Work to be completed — Reproduce each of the rows below word for word, omitting the pictures.

#### Records ####

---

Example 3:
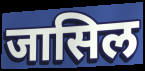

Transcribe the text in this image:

जासिल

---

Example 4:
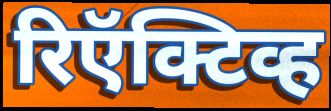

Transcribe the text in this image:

रिऍक्टिव्ह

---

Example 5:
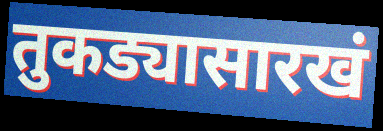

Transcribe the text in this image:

तुकड्यासारखं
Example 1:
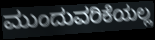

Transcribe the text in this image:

ಮುಂದುವರಿಕೆಯಲ್ಲ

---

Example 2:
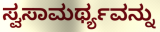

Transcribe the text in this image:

ಸ್ವಸಾಮರ್ಥ್ಯವನ್ನು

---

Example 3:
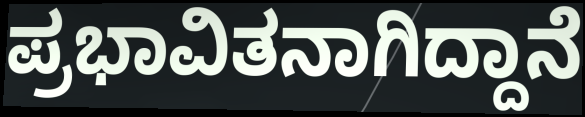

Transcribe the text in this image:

ಪ್ರಭಾವಿತನಾಗಿದ್ದಾನೆ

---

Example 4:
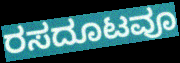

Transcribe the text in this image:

ರಸದೂಟವೂ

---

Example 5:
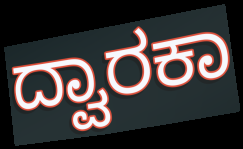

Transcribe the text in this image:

ದ್ವಾರಕಾ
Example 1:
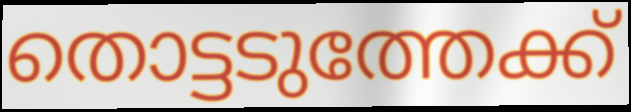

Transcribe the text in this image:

തൊട്ടടുത്തേക്ക്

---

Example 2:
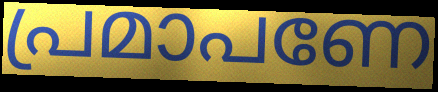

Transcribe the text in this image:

പ്രമാപണേ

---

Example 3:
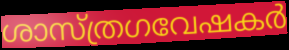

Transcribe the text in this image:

ശാസ്ത്രഗവേഷകർ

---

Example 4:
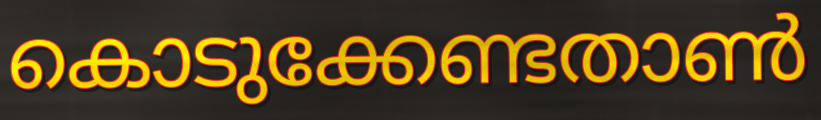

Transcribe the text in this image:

കൊടുക്കേണ്ടതാൺ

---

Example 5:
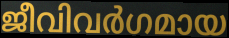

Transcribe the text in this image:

ജീവിവർഗമായ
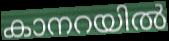
കാനറയിൽ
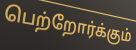
பெற்றோர்க்கும்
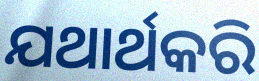
ଯଥାର୍ଥକରି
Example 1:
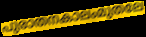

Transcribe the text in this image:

പുരാതനകാലംമുതലേ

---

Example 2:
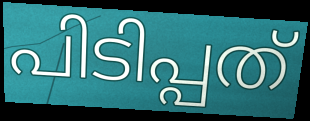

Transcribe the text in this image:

പിടിപ്പത്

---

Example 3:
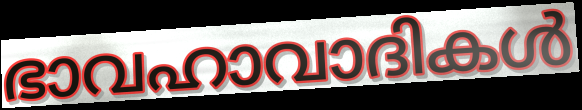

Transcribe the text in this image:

ഭാവഹാവാദികൾ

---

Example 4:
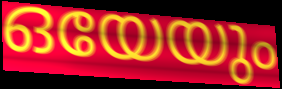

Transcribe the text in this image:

ഒയേയും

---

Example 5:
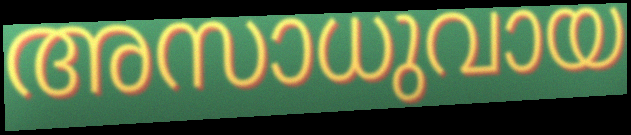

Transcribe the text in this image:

അസാധുവായ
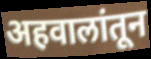
अहवालांतून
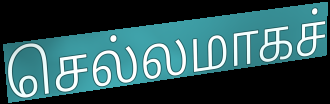
செல்லமாகச்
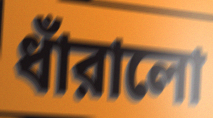
ধাঁরালো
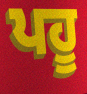
ਪਹੂ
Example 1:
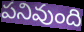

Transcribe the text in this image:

పనివుంది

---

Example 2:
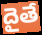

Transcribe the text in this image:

దైతే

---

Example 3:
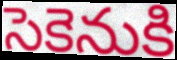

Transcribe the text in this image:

సెకెనుకి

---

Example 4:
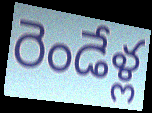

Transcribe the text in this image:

రెండేళ్ల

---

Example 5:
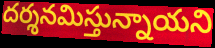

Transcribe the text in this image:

దర్శనమిస్తున్నాయని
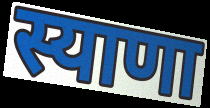
स्याणा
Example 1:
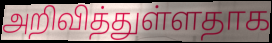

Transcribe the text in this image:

அறிவித்துள்ளதாக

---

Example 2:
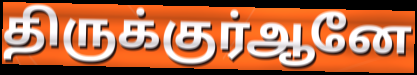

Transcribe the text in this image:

திருக்குர்ஆனே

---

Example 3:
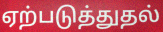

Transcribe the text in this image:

####

Task solution —
---

Example 3:

Transcribe the text in this image:

जासिल

---

Example 4:

Transcribe the text in this image:

रिऍक्टिव्ह

---

Example 5:

Transcribe the text in this image:

तुकड्यासारखं
Example 1:

Transcribe the text in this image:

ಮುಂದುವರಿಕೆಯಲ್ಲ

---

Example 2:

Transcribe the text in this image:

ಸ್ವಸಾಮರ್ಥ್ಯವನ್ನು

---

Example 3:

Transcribe the text in this image:

ಪ್ರಭಾವಿತನಾಗಿದ್ದಾನೆ

---

Example 4:

Transcribe the text in this image:

ರಸದೂಟವೂ

---

Example 5:

Transcribe the text in this image:

ದ್ವಾರಕಾ
Example 1:

Transcribe the text in this image:

തൊട്ടടുത്തേക്ക്

---

Example 2:

Transcribe the text in this image:

പ്രമാപണേ

---

Example 3:

Transcribe the text in this image:

ശാസ്ത്രഗവേഷകർ

---

Example 4:

Transcribe the text in this image:

കൊടുക്കേണ്ടതാൺ

---

Example 5:

Transcribe the text in this image:

ജീവിവർഗമായ
കാനറയിൽ
பெற்றோர்க்கும்
ଯଥାର୍ଥକରି
Example 1:

Transcribe the text in this image:

പുരാതനകാലംമുതലേ

---

Example 2:

Transcribe the text in this image:

പിടിപ്പത്

---

Example 3:

Transcribe the text in this image:

ഭാവഹാവാദികൾ

---

Example 4:

Transcribe the text in this image:

ഒയേയും

---

Example 5:

Transcribe the text in this image:

അസാധുവായ
अहवालांतून
செல்லமாகச்
ধাঁরালো
ਪਹੂ
Example 1:

Transcribe the text in this image:

పనివుంది

---

Example 2:

Transcribe the text in this image:

దైతే

---

Example 3:

Transcribe the text in this image:

సెకెనుకి

---

Example 4:

Transcribe the text in this image:

రెండేళ్ల

---

Example 5:

Transcribe the text in this image:

దర్శనమిస్తున్నాయని
स्याणा
Example 1:

Transcribe the text in this image:

அறிவித்துள்ளதாக

---

Example 2:

Transcribe the text in this image:

திருக்குர்ஆனே

---

Example 3:

Transcribe the text in this image:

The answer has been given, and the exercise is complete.